TEXTO DE LECTURA:
──────────────────────────────

Con la historia ocurre algo parecido a lo que sucede con las personas: un
observador que sigue continuamente su evolución no percibe cambios profundos. Del
familiar o amigo que vemos todos los días es difícil saber cuándo engordó o se le cayó
el pelo. Sólo cuando comparamos dos fotos de diferentes épocas comprobamos la
transformación. Y algo similar ocurre con las variantes que sufre la historia en sus
facetas políticas, sociales, culturales o económicas. Una sucesión de acontecimientos,
cuya importancia real exige una perspectiva temporal, van configurando poco a poco
alteraciones radicales. Eso es lo que ha ocurrido entre la Europa de 1570 y la de 1670.
El imperio español ha pasado del estancamiento que ya observábamos en
nuestro viaje por Medina, Salamanca o Sevilla a una acusada pérdida de poder, político
y económico. A Felipe II ha seguido Felipe III, Felipe IV y está ahora reinando Carlos
II, conocido por el sobrenombre del “Hechizado”, un monarca débil y sin descendencia
que testificará el fin de una época, incluida la propia casa real, que pasará en unas
décadas (1700) de los Habsburgo de origen austriaco a los Borbones de ascendencia
francesa, con toda una guerra de sucesión de por medio.

──────────────────────────────

MATERIAL MOSTRADO:

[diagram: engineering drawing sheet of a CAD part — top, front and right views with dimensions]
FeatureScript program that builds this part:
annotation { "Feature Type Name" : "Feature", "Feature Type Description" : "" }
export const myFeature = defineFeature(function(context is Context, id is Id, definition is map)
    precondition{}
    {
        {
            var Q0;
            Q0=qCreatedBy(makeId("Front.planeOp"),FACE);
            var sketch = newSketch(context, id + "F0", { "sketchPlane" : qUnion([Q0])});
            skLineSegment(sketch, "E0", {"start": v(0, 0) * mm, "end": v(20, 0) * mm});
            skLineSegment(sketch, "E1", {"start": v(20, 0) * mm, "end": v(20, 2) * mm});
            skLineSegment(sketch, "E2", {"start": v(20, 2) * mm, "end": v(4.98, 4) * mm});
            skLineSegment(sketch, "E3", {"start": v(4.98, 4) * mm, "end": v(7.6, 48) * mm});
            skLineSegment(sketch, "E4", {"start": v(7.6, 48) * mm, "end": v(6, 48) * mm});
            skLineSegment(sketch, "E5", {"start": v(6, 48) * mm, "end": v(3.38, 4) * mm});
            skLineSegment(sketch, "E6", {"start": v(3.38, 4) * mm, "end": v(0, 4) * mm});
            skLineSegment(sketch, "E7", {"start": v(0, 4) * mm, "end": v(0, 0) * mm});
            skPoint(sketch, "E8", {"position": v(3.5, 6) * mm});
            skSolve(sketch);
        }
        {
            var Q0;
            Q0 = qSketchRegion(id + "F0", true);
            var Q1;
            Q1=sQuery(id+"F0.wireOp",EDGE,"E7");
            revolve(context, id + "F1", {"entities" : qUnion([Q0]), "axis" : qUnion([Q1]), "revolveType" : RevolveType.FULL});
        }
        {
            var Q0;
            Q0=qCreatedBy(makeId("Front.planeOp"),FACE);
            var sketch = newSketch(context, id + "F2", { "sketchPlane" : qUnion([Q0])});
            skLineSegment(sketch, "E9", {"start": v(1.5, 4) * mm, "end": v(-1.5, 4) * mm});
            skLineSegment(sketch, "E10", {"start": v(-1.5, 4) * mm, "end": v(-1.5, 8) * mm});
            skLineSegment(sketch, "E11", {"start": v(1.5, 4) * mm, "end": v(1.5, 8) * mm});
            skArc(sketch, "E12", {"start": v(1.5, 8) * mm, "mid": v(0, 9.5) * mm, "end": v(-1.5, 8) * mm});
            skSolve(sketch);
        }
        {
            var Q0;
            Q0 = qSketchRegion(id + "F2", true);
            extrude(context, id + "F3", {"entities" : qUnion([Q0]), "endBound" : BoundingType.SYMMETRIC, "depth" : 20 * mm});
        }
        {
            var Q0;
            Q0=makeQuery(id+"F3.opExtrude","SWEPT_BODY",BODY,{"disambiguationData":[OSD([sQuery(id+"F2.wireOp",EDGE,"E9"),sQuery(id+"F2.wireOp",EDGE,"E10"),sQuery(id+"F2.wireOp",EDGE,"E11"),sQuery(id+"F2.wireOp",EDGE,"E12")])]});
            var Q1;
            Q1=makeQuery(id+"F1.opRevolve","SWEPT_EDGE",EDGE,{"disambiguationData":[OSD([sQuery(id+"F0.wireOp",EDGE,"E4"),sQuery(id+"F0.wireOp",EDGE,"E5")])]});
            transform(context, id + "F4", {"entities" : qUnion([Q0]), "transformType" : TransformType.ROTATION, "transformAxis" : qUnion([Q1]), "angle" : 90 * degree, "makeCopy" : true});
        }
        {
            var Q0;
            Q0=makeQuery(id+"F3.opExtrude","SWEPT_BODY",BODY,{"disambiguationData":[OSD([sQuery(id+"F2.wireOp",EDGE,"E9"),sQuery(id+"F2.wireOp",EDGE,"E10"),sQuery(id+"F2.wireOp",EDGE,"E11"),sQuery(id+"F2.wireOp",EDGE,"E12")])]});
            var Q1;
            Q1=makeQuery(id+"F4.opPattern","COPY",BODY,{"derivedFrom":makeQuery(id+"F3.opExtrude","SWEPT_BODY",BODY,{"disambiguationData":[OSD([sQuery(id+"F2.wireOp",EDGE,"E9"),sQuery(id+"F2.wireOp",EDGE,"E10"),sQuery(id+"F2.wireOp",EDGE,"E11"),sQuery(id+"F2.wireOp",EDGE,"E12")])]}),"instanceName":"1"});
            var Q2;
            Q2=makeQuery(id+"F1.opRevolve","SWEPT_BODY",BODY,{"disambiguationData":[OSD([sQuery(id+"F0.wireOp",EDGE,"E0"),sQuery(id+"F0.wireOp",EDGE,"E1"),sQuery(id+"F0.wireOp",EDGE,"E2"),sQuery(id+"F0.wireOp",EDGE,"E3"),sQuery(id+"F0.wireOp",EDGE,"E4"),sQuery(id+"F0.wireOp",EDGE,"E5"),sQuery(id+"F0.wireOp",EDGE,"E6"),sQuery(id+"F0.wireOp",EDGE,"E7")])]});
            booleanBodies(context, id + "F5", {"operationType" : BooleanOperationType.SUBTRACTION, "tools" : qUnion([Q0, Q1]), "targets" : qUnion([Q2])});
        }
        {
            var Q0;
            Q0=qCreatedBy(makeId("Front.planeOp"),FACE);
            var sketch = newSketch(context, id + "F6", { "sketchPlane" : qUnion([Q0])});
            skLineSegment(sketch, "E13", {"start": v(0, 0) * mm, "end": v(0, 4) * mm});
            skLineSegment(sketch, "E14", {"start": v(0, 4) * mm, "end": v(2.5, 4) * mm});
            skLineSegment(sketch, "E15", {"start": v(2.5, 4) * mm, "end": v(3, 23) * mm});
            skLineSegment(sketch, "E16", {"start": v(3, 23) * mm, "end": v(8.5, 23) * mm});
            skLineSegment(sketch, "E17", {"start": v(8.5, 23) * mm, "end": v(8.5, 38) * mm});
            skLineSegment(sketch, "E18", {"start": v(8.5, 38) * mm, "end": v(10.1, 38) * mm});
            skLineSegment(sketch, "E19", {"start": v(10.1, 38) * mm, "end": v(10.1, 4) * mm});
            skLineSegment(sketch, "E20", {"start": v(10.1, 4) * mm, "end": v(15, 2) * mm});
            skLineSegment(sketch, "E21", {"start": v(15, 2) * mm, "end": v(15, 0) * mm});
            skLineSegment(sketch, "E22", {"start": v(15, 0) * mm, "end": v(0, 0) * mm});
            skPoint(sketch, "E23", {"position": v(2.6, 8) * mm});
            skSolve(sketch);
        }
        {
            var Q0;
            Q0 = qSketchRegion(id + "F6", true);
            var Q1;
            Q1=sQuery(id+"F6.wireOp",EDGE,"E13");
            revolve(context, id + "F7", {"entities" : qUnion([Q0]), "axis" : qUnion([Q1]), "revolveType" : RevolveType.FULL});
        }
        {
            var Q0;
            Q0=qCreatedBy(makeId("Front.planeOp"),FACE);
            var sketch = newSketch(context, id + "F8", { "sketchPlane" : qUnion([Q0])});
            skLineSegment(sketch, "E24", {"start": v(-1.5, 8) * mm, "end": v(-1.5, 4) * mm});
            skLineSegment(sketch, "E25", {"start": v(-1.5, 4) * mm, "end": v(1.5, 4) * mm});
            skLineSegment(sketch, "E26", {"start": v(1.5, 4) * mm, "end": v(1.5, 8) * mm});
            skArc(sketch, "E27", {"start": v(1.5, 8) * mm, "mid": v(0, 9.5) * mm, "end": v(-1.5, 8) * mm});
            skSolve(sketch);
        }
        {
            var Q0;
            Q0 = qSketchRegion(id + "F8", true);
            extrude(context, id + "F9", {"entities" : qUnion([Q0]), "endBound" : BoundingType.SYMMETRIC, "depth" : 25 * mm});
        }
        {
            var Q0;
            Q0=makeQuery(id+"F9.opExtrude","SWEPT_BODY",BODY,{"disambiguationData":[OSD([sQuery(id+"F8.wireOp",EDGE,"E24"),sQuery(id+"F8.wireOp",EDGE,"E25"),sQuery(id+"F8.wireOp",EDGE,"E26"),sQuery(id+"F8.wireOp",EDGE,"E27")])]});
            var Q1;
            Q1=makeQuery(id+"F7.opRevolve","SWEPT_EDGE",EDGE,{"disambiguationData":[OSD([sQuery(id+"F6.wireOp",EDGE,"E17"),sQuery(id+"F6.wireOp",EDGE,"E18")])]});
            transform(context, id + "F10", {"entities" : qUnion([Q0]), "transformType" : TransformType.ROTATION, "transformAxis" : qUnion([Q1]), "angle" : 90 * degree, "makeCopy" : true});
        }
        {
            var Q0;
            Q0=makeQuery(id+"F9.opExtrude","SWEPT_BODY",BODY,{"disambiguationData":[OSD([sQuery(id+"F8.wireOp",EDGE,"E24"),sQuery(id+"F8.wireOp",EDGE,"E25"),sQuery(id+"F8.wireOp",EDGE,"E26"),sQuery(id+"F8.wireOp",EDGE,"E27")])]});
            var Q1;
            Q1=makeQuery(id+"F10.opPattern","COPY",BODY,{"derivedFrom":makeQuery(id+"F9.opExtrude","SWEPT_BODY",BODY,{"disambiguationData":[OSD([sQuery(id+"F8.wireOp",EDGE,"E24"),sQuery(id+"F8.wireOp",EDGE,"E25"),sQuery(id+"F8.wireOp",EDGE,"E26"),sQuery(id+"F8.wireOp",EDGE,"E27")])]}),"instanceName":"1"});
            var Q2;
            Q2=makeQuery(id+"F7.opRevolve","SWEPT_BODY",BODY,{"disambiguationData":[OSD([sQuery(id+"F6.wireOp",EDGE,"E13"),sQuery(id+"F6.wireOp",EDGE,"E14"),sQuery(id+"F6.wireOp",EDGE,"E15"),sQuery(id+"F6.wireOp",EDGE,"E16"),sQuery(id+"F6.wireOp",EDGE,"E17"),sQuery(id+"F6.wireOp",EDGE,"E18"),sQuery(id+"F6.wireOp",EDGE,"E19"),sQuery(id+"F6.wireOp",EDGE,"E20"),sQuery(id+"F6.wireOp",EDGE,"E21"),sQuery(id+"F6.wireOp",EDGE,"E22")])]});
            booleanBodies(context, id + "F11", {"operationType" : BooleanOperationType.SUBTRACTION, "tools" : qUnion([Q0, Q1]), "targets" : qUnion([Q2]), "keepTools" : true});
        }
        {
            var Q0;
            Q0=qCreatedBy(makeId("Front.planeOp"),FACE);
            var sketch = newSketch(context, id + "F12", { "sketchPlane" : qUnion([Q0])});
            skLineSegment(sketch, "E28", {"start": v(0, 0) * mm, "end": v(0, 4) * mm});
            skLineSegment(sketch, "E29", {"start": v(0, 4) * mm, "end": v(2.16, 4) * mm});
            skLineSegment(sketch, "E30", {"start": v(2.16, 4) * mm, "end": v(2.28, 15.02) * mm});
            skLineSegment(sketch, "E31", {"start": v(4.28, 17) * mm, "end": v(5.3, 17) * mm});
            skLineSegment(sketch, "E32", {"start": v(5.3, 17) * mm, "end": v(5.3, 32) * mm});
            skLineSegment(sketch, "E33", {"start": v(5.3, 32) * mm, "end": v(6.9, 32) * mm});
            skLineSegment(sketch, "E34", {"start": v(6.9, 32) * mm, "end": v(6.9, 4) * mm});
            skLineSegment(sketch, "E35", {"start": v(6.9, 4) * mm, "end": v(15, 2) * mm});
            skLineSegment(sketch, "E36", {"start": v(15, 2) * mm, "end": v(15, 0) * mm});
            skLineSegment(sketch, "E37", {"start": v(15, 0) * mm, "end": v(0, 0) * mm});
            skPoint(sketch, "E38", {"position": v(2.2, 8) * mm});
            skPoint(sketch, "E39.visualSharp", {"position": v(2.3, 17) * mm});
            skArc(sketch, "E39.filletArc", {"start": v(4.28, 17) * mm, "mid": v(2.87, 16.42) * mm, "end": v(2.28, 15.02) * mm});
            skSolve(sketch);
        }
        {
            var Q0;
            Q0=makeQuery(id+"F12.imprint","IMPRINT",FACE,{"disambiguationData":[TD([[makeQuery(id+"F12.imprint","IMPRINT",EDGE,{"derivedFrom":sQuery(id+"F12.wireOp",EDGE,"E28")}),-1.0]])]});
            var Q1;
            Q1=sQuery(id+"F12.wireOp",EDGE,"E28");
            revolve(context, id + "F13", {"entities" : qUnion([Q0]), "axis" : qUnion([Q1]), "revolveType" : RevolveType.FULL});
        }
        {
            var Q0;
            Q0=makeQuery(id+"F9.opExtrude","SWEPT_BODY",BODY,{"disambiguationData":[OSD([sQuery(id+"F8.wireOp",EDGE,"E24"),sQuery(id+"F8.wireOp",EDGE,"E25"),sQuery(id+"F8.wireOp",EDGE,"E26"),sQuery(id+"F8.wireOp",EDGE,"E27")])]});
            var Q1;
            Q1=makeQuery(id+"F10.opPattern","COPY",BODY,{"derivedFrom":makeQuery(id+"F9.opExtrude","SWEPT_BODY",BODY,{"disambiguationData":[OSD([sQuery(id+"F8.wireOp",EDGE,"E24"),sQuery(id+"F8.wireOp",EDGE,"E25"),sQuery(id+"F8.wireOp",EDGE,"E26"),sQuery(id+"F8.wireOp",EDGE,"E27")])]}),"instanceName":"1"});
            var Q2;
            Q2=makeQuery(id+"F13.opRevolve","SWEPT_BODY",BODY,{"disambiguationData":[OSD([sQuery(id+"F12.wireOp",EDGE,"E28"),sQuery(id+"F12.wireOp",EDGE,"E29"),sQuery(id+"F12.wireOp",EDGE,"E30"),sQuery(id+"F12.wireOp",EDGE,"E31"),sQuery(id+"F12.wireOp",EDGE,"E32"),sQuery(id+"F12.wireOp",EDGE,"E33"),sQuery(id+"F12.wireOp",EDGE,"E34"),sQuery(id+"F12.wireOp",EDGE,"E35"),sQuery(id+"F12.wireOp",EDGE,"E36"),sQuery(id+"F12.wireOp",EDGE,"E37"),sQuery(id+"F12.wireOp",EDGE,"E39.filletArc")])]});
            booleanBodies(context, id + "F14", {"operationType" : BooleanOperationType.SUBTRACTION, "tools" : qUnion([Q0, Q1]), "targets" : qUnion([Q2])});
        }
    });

──────────────────────────────

TAREA A REALIZAR: ¿Puedes continuar el texto sobre el declive del imperio español entre 1570 y 1670 a partir de su última frase?

RESULTADO:
La Guerra de los Treinta Años (1618-1648) ha asolado el territorio
desmembrado del antiguo Sacro Imperio Germánico, dividido entre católicos y
protestantes, a los que se superponen pequeños estados que parcelan lo que, en el futuro,
serán Alemania, Austria y la República Checa. Prusia, Baviera, Sajonia, Bohemia,
Silesia, Moravia,... luchan entre sí con Ligas Católicas frente a Uniones Evangélicas,
que convierten en luchas entre las potencias de la época, principalmente entre España y
el resto de su imperio en Italia, en los Países Bajos o en la propia Alemania (Babiera en
particular), frente a Francia o Suecia.
Felipe IV con una Hacienda Real en quiebra y una rebelión larvada en los Países
Bajos, ha tenido que afrontar, en el año negro de 1640 los levantamientos de Portugal y
Cataluña. Estamos ya en tiempos de “validos” y, posteriormente, de auténticos primeros
ministros. En España el duque de Lerma con Felipe III, el conde-duque de Olivares con
Felipe IV y ahora Fernando de Valenzuela con Carlos II. En Francia, los cardenales
Richelieu y Mazarino con Luis XIII y ahora un Luis XIV, “el rey Sol”, que concentra
todo el poder y que ha cedido la parcela de Economía y Finanzas a Jean-Baptiste
Colbert, con quien tengo concertada una audiencia.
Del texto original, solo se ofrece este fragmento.